_Information:_
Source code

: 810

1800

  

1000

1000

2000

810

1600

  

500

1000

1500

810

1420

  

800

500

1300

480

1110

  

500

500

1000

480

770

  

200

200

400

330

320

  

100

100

_Task goal:_ Quote the data in full, keeping each word unchanged.

_Result of this task:_
Source code

: 810

1800

  

1000

1000

2000

810

1600

  

500

1000

1500

810

1420

  

800

500

1300

480

1110

  

500

500

1000

480

770

  

200

200

400

330

320

  

100

100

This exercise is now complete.